Well, the market went down, and the value of my trade went up. It wasn’t a large trade; I’m not about to retire on the gains. But it was nice to be able to say: I studied the market; determined its probable direction; planned a trade to take advantage of that movement; placed the trade; and by the end of the day saw the value increase by 5.6 percent. That’s a good result.

Of course, it kind of makes me wonder why I’m bothering with writing, which pays next to nothing even if you are successful. Both writing and stock trading have their own type of creativity. Both have subjective and objective elements. Both can be frustrating and fulfilling. But due to time constraints I can’t be both.

What’s an engineer to do?

A Stock Market Move Called (sort of)

This post would be a lot more impressive if I had posted it Friday or Saturday, as planned, but perhaps it still has value.

Tuesday May 26 was a wild ride on Wall Street. The market plunged at the open , traded down hard most of the day (about 3%), then at the end of the day rose just as hard as it fell. Some of the indexes closed up a reasonable amount for a normal trading day. The Dow Jones Industrial Average closed down less than a half percent.

I had watched the market a little during the day, casually, since I didn’t have any stocks in my account. But I didn’t hear about the late day rally until driving home. I thought from the report, “The market made a hammer today. Better look at charts tonight.”

A “hammer” is a candlestick pattern of a price variation, such as a stock, a stock index, or really any commodity whose price varies. Candlesticks are a way to display price variation so it is easy to read the important information of a security’s open, high, low, and close for the period. Any period actually. Candlesticks can be drawn minute by minute, for half-hours, hours, days, weeks, months, or even years. Any time period you want. Different types of traders use different time frames. I was thinking of a hammer candlestick on the daily chart.
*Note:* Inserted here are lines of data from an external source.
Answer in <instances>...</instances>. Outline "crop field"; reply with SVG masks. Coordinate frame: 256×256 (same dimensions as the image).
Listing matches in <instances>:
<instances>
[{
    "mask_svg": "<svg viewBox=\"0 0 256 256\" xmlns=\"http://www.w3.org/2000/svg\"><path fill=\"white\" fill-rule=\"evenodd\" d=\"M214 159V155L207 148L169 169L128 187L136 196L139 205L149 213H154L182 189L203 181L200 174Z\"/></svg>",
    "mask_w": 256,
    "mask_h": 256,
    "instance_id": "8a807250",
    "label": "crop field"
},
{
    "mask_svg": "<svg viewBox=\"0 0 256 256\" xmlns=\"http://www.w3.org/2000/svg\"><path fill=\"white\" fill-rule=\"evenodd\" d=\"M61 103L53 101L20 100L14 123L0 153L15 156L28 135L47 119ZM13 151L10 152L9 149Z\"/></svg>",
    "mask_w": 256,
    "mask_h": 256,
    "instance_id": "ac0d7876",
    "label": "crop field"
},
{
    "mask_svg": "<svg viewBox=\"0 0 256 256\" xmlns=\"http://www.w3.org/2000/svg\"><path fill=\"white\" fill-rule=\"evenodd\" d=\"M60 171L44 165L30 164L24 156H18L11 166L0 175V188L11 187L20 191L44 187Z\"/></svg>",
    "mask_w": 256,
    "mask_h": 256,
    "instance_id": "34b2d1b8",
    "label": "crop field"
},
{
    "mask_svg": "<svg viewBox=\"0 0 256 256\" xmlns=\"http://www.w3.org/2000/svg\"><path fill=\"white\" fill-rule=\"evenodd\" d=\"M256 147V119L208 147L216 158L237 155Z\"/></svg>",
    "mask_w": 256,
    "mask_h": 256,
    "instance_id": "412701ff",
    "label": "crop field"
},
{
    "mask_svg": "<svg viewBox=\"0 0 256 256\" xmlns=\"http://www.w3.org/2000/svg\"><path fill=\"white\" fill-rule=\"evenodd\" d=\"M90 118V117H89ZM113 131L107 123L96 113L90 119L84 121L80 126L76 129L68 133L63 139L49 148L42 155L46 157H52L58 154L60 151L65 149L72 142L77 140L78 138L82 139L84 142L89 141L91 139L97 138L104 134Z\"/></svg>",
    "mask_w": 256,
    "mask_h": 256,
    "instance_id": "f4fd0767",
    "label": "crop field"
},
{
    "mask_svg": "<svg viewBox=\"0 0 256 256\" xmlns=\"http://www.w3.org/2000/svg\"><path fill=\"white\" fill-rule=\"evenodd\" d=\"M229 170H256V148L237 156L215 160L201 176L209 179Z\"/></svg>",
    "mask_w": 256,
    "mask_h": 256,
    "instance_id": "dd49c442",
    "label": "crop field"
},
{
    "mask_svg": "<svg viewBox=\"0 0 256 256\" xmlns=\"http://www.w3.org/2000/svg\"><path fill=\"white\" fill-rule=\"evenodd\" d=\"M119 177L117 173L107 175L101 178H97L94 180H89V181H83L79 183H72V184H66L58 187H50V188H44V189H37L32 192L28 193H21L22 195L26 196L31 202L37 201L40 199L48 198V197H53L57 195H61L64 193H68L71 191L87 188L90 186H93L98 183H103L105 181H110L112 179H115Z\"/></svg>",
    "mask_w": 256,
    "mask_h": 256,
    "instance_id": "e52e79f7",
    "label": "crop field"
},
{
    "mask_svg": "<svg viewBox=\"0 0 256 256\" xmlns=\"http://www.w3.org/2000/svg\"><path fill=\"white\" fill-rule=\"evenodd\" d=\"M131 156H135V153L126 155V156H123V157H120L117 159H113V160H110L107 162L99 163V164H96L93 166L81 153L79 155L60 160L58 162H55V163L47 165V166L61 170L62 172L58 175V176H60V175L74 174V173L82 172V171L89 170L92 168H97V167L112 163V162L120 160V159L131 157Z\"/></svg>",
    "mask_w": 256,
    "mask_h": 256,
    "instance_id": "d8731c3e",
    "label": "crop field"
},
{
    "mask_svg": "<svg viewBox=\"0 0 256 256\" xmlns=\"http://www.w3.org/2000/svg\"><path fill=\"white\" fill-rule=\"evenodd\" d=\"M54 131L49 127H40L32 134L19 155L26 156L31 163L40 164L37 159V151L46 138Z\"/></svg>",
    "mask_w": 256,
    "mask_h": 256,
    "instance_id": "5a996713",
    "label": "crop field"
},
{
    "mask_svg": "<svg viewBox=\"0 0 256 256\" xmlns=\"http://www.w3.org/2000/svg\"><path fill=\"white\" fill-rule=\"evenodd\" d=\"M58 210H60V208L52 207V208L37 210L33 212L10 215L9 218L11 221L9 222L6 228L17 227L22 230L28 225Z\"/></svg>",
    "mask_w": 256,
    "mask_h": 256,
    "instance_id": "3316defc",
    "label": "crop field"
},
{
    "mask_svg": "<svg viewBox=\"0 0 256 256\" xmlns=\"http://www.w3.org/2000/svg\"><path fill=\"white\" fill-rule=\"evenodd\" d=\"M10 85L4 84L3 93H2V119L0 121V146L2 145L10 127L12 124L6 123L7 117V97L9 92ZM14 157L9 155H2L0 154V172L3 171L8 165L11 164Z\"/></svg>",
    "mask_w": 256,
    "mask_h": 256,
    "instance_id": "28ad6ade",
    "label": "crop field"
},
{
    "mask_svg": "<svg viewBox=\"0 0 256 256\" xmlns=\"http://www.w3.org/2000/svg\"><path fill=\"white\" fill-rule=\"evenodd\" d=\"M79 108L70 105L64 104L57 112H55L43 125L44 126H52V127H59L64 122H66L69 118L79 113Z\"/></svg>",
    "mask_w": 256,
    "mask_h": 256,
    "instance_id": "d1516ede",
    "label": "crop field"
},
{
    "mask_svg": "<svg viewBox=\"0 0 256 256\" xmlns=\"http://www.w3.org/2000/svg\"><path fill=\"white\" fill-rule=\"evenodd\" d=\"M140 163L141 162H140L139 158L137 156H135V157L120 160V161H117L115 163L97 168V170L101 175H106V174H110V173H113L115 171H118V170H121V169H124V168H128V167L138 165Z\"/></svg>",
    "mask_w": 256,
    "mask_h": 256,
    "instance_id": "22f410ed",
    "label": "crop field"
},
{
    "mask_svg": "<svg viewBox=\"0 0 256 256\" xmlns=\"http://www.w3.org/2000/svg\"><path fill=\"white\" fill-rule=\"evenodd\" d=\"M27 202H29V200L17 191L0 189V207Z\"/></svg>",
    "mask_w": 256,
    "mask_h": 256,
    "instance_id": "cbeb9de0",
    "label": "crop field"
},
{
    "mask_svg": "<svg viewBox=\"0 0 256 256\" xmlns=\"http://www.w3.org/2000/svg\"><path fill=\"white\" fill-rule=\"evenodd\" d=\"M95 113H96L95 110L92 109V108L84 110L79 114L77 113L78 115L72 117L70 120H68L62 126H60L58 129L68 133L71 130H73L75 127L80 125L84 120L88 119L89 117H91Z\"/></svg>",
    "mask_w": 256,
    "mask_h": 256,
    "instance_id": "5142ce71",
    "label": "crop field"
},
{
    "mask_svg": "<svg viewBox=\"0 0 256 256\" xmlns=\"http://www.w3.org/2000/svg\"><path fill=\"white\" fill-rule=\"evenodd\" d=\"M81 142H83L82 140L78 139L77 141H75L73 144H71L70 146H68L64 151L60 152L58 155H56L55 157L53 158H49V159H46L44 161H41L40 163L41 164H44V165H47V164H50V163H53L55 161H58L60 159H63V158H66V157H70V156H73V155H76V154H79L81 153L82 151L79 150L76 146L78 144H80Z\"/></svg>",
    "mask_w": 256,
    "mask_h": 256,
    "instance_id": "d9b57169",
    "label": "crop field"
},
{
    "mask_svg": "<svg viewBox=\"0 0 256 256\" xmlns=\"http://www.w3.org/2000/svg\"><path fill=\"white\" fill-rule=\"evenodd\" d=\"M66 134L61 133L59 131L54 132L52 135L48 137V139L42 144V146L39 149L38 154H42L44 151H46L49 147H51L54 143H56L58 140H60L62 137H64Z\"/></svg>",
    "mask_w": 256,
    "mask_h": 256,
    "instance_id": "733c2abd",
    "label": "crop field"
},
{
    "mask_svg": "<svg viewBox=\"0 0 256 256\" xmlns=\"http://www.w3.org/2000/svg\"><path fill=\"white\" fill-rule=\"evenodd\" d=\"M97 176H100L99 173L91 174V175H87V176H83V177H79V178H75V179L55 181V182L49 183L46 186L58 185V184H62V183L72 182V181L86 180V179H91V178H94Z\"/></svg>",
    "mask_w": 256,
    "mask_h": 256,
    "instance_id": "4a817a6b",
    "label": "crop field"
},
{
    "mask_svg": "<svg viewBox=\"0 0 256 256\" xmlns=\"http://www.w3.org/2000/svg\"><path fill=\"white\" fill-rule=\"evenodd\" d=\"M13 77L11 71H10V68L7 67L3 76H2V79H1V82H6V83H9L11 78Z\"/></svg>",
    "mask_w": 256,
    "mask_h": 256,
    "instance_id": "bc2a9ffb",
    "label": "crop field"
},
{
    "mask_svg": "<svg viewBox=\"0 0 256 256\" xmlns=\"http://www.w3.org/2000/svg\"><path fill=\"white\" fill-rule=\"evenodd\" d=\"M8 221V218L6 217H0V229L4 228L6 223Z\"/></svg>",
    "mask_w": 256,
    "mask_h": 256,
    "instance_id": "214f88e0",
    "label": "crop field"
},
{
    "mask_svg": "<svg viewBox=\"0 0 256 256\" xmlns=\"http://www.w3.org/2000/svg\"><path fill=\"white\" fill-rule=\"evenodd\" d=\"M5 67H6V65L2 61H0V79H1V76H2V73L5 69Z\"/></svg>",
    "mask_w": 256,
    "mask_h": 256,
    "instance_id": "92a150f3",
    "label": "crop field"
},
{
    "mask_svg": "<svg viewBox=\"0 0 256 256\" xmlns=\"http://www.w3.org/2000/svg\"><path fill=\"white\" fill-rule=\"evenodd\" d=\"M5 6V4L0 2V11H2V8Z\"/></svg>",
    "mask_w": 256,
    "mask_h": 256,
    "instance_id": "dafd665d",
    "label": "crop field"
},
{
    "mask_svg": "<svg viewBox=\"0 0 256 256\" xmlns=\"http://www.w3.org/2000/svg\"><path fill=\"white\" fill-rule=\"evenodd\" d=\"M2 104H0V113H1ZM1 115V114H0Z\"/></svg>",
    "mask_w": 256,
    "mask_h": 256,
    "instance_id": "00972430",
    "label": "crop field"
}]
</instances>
So I studied the stock index charts that night. All the major indexes had indeed made a hammer of one type or another. I came upstairs from the Dungeon and told Lynda it looked as if the market was about to go on a run to the upside.

So what happened? Wednesday and Thursday saw strength in the market. While many indexes went down on Wednesday, they closed well above lows of the previous session. Thursday was up strong. At some point on Wednesday, when the market was strong at midday, I told Lynda, “I nailed it.”

She reminded me that you can’t claim to have nailed it unless you put some money behind your prediction. And I hadn’t. Knowing the busyness of the next few days at the office, I knew I couldn’t watch trades, so I didn’t place any on Tuesday night. Had I done so, and managed the trade according to risk-reward rules, I would have made a few percentage points on a trade over two or three days. I could have accepted that. The movement, of course, may be rather short-lived, as the market today closed below the close of last Tuesday. It’s still above the lows of the 26th, so the movement may not be over yet.

Lynda did take a position on a stock on Thursday, based on my prediction, and made 1.5% from Thursday to Friday, closing out then. I’d take 1.5% overnight any day.

So, I guess I’ll keep watching stock price and volume patterns, trying to figure out where the money is moving, and what is happening, spotting the trend, making 1.5% every few days. Maybe, just maybe, I can make some money with all this training I’ve received.